Thursday, December 22, 2011
China - Jiuzhaigou Valley Scenic and Historic Interest Area
Ley Waterfall, part of Jiuzhaigou landscape.
Sent by Winnie, a postcrosser from Shanghai, China.
This is from UNESCO : The valley lies in the southern part of the Min Shan Range, approximately 330 km from the provincial capital of Chengdu and includes the catchment areas of the Shizheng, Rize and Zechawa gullies, which join Jiuzhaigou Valley.
Lying on the edge of the diverging belt between the Qinghai-Tibet Plate and the Yangtze Plate, there are major fault lines running through the site: earthquakes are not uncommon and have been a major influence on the geological landscape. Of greater geological interest, are the high-altitude karst landforms that have been strongly influenced by glacial, hydrological and tectonic activity.
The best known features are the large number of lakes in the area: many are classic ribbon lakes, at the base of glacially formed valleys, which have been dammed naturally, for example behind rock falls from avalanches. Processes of carbonate deposition are responsible for the cementation and stabilization of these dams. A number of the lakes are bounded on the upstream and downstream sides by calcareous tufa dykes and shoals. In two places, there are a stepped series of lakes, like terraces separated by these tufa dykes. These sites, Shuzheng Lakes and Nuorilang Lakes, with 19 and 18 lakes respectively, can be compared with the travertine pools of Huanglong Scenic Area to the south. They are less well-developed geologically but are much larger in size.
Also of note are a number of large and spectacular waterfalls, including Xionguashai (Panda Lake) Fall and the Zhengzhutan (Pearl Shoal) Fall. This latter fall lies at the downstream end of the Zhengshutan, which is the larger of two calcareous tufa shoals in the site.
The hydrology of the site is dominated by three valleys, Rize and Zechawa gullies flowing from the south and meeting at the centre of the site where they form the Shuzheng Gully.
Over most of the site the soils express their limestone parent rock, to a greater or lesser degree, while there is some variance in colour and texture. They are all neutral to slightly alkali. On the higher mountain slopes, the soils are poorly developed.
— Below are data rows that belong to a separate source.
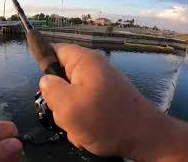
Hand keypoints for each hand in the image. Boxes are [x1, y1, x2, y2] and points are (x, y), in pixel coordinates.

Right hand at [39, 44, 163, 157]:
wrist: (144, 138)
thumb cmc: (105, 120)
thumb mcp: (68, 105)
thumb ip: (50, 89)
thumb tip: (46, 80)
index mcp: (84, 61)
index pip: (55, 50)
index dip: (43, 63)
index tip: (44, 86)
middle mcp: (93, 69)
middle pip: (62, 77)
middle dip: (59, 99)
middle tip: (67, 113)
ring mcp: (100, 85)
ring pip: (72, 96)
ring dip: (71, 114)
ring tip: (81, 127)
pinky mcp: (105, 100)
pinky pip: (84, 107)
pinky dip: (82, 120)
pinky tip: (89, 132)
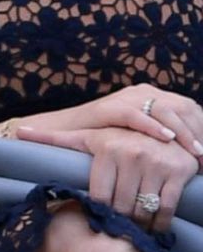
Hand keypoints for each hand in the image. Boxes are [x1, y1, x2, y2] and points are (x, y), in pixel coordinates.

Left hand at [19, 124, 200, 232]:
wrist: (162, 128)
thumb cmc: (115, 137)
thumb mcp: (86, 135)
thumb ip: (53, 138)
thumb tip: (17, 131)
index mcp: (106, 147)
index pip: (98, 195)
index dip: (98, 211)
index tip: (97, 218)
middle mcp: (132, 153)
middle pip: (120, 205)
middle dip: (118, 221)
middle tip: (115, 228)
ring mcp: (157, 163)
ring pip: (143, 209)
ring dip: (138, 226)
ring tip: (132, 230)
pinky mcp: (178, 172)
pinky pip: (165, 208)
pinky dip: (159, 223)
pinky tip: (153, 227)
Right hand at [33, 85, 202, 157]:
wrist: (62, 133)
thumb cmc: (102, 141)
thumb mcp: (139, 137)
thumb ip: (162, 140)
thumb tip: (194, 159)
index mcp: (152, 97)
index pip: (189, 109)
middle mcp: (141, 93)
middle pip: (183, 107)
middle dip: (198, 132)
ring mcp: (124, 98)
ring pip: (165, 109)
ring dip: (183, 132)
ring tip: (195, 152)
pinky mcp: (108, 108)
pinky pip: (136, 114)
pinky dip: (154, 127)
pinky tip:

The rich flora and wide altitudinal range undoubtedly contribute to a highly diverse and important range of fauna. There are no records of detailed surveys or inventories, but 10 mammal's species are listed including notable species such as giant panda, golden snub-nosed monkey, lesser panda, Szechwan takin, mainland serow, common goral and Thorold's deer.
There have been 141 species of bird recorded from the site. Some 13 of these are listed including Chinese monal, snowy-cheeked laughing thrush and a subspecies of Tengmalm's owl, which is endemic to the region.